Zwar hätten die Arbeitnehmer*innen auch ein berechtigtes Interesse daran, dass die Wahlunterlagen vertraulich behandelt würden. Das müsse in diesem Fall jedoch gegenüber dem Interesse des Arbeitgebers an der Einsichtnahme zurückzutreten. Weder seien die Stimmabgabevermerke noch die Feststellung der Teilnahme an der Briefwahl durch die Öffnung der Freiumschläge absolut von Geheimhaltung geschützt. Die Freiumschläge seien entsprechend der Wahlordnung in einer öffentlichen Veranstaltung zu öffnen. Die Wahlvermerke erfolgten im Wahllokal, bevor die Stimme eingeworfen werde.
Ebenso sei durch entsprechende Beobachtungen festzustellen, wer nicht gewählt habe. Demgegenüber diente die Überprüfung der Betriebsratswahl zugleich auch der entsprechenden Legitimation des gewählten Betriebsrats, jedenfalls dann, wenn die Überprüfung zu seinen Gunsten ausgehe.

Der Anspruch des Arbeitgebers, die Wahlunterlagen einzusehen, richtet sich auf die vollständige Einsichtnahme in die vom Wahlvorstand überlassenen Unterlagen zur Betriebsratswahl

Der Anspruch sei auch nicht bereits dadurch erfüllt, weil der Arbeitgeber am 28. Juni 2021 bereits in die Wahlunterlagen Einsicht genommen habe. Zwischen den Parteien sei unstreitig, dass er nicht alle Unterlagen der Wahlakte zu sehen bekommen habe. Der Anspruch richte sich nämlich auf die vollständige Einsichtnahme in die dem Betriebsrat vom Wahlvorstand überlassenen Unterlagen zu der Betriebsratswahl.Es gebe zudem einen für den Erlass einer einstweiligen Verfügung erforderliche Verfügungsgrund. Zwar werde mit der Einsichtnahme in die vollständigen Wahlunterlagen die Hauptsache vorweggenommen. Dies sei hier jedoch gerechtfertigt, weil der Arbeitgeber nicht auf ein Hauptsacheverfahren verwiesen werden könne. Denn er benötige die Informationen, um das Anfechtungsverfahren durchführen zu können. Das habe der Arbeitgeber innerhalb der gesetzlichen Frist von zwei Wochen bereits eingeleitet.Wenn man abwarte, bis im Hauptsacheverfahren eine Entscheidung getroffen sei, bestehe die Gefahr, dass diese nach der Entscheidung über das Wahlanfechtungsverfahren getroffen werde. Damit aber ginge der Anspruch der Arbeitgeberin auf Einsichtnahme in die Wahlakten verloren, da es dann einer solchen möglicherweise nicht bedürfe. Interessen des Betriebsrats würden nicht tangiert. Er sei lediglich Verwahrer der Unterlagen.

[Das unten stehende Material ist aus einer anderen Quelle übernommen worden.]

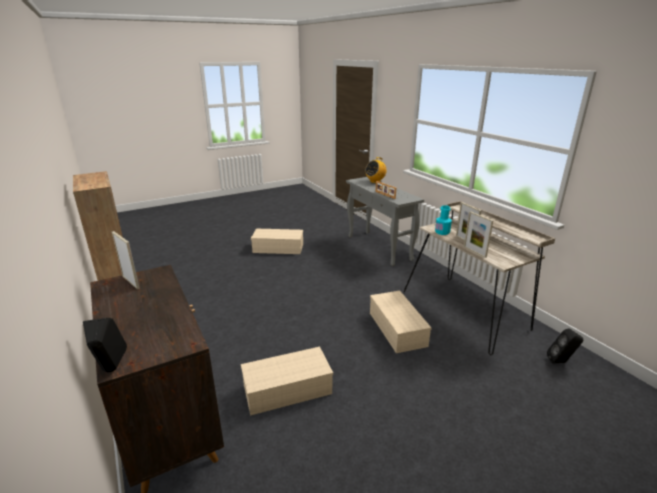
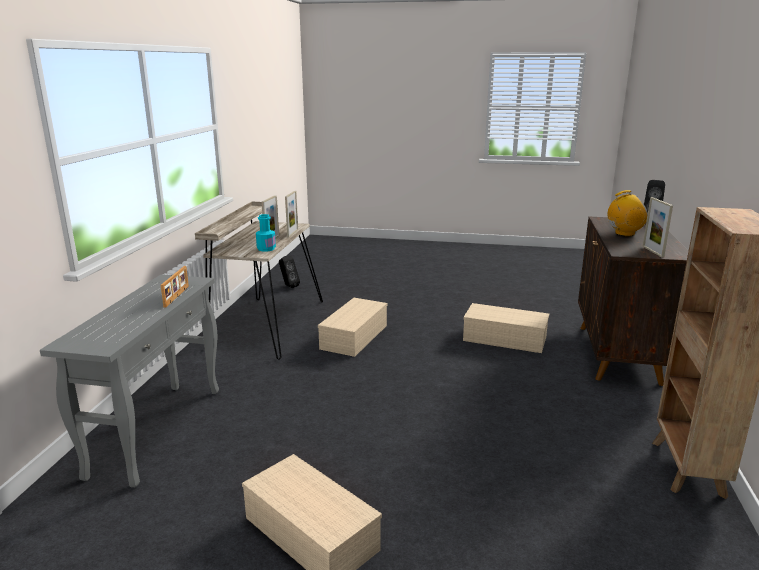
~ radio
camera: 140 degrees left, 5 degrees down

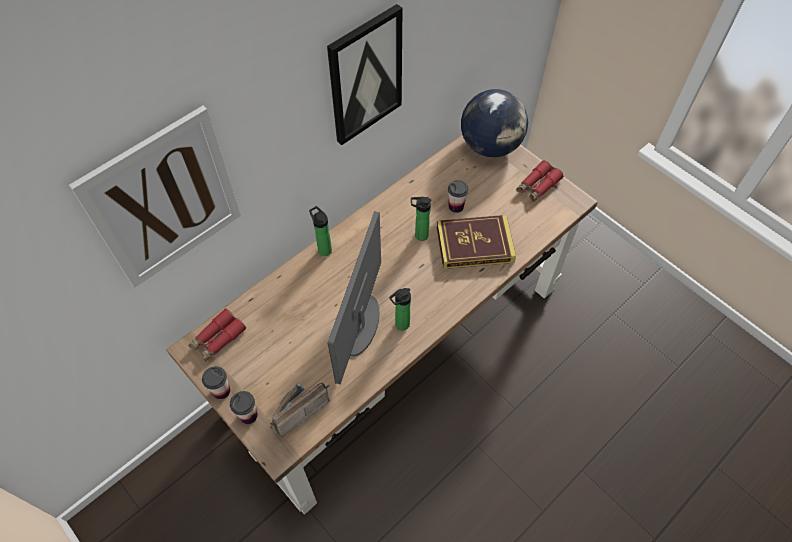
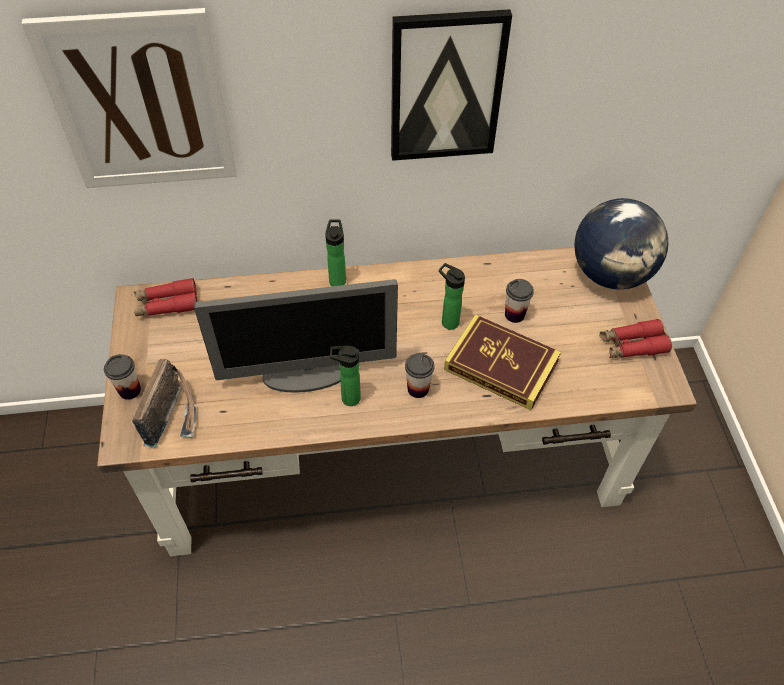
~ écran d'ordinateur 150 degrees counterclockwise
~ tasse (1st from left in the first image) to tasse (2nd from left)
~ radio 105 degrees clockwise
camera: 35 degrees right, 5 degrees down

Hier geht es zur Entscheidung des Landesarbeitsgerichts Berlin-Brandenburg:

Rechtliche Grundlagen

§ 19 Wahlordnung (WO)

Rechtsgrundlage:

§ 19 Wahlordnung (WO)

Aufbewahrung der Wahlakten

Der Betriebsrat hat die Wahlakten mindestens bis zur Beendigung seiner Amtszeit aufzubewahren.